The volunteers are led by Jo and Johnny Finch, a couple who retired to Lake Anna only to become full-time volunteers. They have spearheaded fund drives at the state and local level to benefit Lake Anna State Park and the parks throughout the state and work closely with staff to help with projects.
The influx of visitors supports local businesses as well. Through the Finches, the park has made connections with the Lake Anna Business Partnership, helping get the word out to park visitors about restaurants, other local business amenities, and events in the lake’s vicinity.
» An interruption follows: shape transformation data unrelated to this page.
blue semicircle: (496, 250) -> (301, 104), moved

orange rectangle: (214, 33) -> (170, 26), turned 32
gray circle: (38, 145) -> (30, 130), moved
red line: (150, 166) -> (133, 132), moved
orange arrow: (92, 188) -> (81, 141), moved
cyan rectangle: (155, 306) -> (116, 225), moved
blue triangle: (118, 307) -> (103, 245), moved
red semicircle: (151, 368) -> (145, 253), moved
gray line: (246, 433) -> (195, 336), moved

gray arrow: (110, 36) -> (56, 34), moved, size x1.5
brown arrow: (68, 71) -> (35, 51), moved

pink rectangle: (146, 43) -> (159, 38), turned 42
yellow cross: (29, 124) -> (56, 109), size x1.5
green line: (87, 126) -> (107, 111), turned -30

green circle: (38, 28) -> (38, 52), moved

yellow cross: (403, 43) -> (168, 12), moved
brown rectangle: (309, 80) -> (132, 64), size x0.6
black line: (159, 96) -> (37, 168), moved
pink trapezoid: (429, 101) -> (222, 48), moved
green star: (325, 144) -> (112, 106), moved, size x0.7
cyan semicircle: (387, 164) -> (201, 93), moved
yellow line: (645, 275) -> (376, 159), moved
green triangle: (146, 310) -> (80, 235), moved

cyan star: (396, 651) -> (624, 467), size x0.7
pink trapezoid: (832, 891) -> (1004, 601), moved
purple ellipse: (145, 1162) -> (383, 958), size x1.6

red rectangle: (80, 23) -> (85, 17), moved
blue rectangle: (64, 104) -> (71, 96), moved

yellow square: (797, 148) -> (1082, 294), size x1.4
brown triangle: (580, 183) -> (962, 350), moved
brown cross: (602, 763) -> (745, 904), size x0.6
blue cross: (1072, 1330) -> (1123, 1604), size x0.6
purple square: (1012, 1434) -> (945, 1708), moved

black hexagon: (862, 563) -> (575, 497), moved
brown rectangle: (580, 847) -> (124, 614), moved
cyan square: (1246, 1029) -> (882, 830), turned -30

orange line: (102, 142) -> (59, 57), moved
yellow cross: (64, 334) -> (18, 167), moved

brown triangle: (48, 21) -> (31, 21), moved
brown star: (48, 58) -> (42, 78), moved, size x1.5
Since 1998, when they retired to the lake, the Finches have volunteered in excess of 31,000 hours with park organizations at the state and local level. In 2017, Johnny stepped down from serving as the president of Virginia Association For Parks (VAFP), which is an umbrella organization for Virginia’s state parks and 63 nature areas, 22 national parks, monuments, and historical sites within the commonwealth. The VAFP is an advocacy group for the park system’s funding.
Jo was a founding member in 2002 of Friends of Lake Anna State Park and has served continuously as the group’s president since that time. Among their successes on the local level, the state and local organizations – with the help of Dominion and a partnership with
Imperial Multimedia of Wisconsin – developed the educational visitor’s center. Visitors can play interactive games, watch a 3D movie, and learn more about the park and wildlife from one of the interpreters. Not surprisingly, the park is a go-to place for families and home schools.
Quesenberry, who has managed the park since 2015 and worked for the state park system since 1999, has a passion for special events. During his tenure, there has been an increase in festivals and other happenings that bring thousands of visitors to the park. Among them are the annual Brewfest (May 19) and Wine by the Lake (Sept. 15), as well as triathlons such as the LA Giant Acorn Olympic set for Oct. 22. The schedule of park and community events is updated quarterly on the park’s website. Among the events are numerous activities for kids and families including walking with a naturalist, arts and crafts, and learning more about wildlife such as snakes.
Quesenberry said that the park has become such a popular destination that parking and camping is often stretched to its limit. The master plan – which calls for an amphitheater, new offices, a visitor center, and additional parking – are estimated to cost millions. Meanwhile, the park can accommodate 332 campers (tents, yurts, cabins, etc.) at a time. And the beach, boat ramp, and other day parking areas can accommodate 600 cars, or approximately 2,400 people for festivals or day use.
He said of the “day” people, some come for family picnics or the festivals, others have their weddings, graduation parties, corporate retreats, and even mass baptisms.
“We have a lot of baptisms,” he said, recalling one that involved 600 people arriving in five buses and a “bunch of vans.” Quesenberry said that organizers with the group from the D.C. area had passed up other lake and river opportunities to reach Lake Anna, which they said was much cleaner. No advance notice is required, so large crowds arriving can be a surprise.
Horseback riding clubs often arrive with their steeds to enjoy the trails.
Aside from its natural beauty and amenities, the park also has much for treasure seekers, including geocaching and letterboxing. Geocachers use a GPS, which can be rented at the visitors center, to find hidden containers. Letterboxing is similar but uses clues instead of GPS.
The park plans special events during holidays such as Earth Week and organizes canoe trips, scavenger hunts, and nature walks.
With so much natural beauty, serenity, and fun… Indeed, what’s not to love?